* **Assignment**: Each entry has to be copied exactly, with nothing missed.

* **Data records**:
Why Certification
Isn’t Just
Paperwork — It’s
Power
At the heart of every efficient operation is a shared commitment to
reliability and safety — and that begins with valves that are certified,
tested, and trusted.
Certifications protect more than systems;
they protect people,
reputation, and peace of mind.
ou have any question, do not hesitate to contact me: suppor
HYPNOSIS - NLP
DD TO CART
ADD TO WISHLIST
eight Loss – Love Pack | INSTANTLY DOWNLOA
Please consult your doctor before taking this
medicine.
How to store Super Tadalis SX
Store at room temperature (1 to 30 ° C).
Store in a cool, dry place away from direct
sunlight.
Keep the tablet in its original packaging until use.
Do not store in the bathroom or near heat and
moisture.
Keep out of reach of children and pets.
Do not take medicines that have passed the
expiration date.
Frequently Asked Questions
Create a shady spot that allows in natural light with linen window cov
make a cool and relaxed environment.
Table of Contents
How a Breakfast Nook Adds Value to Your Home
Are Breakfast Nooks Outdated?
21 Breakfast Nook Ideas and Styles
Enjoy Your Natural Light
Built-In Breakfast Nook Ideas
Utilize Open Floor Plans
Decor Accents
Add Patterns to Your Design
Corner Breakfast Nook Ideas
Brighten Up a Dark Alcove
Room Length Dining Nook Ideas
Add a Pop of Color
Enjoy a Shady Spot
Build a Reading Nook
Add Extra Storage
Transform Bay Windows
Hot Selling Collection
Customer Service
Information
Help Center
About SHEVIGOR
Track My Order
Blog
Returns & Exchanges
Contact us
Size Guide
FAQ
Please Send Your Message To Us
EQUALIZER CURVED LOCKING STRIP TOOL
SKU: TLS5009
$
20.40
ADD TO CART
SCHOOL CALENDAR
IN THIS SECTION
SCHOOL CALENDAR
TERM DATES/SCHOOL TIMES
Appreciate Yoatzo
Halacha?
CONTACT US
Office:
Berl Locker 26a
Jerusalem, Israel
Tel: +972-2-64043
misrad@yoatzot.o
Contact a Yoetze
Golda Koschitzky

* **Reply**:
Why Certification
Isn’t Just
Paperwork — It’s
Power
At the heart of every efficient operation is a shared commitment to
reliability and safety — and that begins with valves that are certified,
tested, and trusted.
Certifications protect more than systems;
they protect people,
reputation, and peace of mind.
ou have any question, do not hesitate to contact me: suppor
HYPNOSIS - NLP
DD TO CART
ADD TO WISHLIST
eight Loss – Love Pack | INSTANTLY DOWNLOA
Please consult your doctor before taking this
medicine.
How to store Super Tadalis SX
Store at room temperature (1 to 30 ° C).
Store in a cool, dry place away from direct
sunlight.
Keep the tablet in its original packaging until use.
Do not store in the bathroom or near heat and
moisture.
Keep out of reach of children and pets.
Do not take medicines that have passed the
expiration date.
Frequently Asked Questions
Create a shady spot that allows in natural light with linen window cov
make a cool and relaxed environment.
Table of Contents
How a Breakfast Nook Adds Value to Your Home
Are Breakfast Nooks Outdated?
21 Breakfast Nook Ideas and Styles
Enjoy Your Natural Light
Built-In Breakfast Nook Ideas
Utilize Open Floor Plans
Decor Accents
Add Patterns to Your Design
Corner Breakfast Nook Ideas
Brighten Up a Dark Alcove
Room Length Dining Nook Ideas
Add a Pop of Color
Enjoy a Shady Spot
Build a Reading Nook
Add Extra Storage
Transform Bay Windows
Hot Selling Collection
Customer Service
Information
Help Center
About SHEVIGOR
Track My Order
Blog
Returns & Exchanges
Contact us
Size Guide
FAQ
Please Send Your Message To Us
EQUALIZER CURVED LOCKING STRIP TOOL
SKU: TLS5009
$
20.40
ADD TO CART
SCHOOL CALENDAR
IN THIS SECTION
SCHOOL CALENDAR
TERM DATES/SCHOOL TIMES
Appreciate Yoatzo
Halacha?
CONTACT US
Office:
Berl Locker 26a
Jerusalem, Israel
Tel: +972-2-64043
misrad@yoatzot.o
Contact a Yoetze
Golda Koschitzky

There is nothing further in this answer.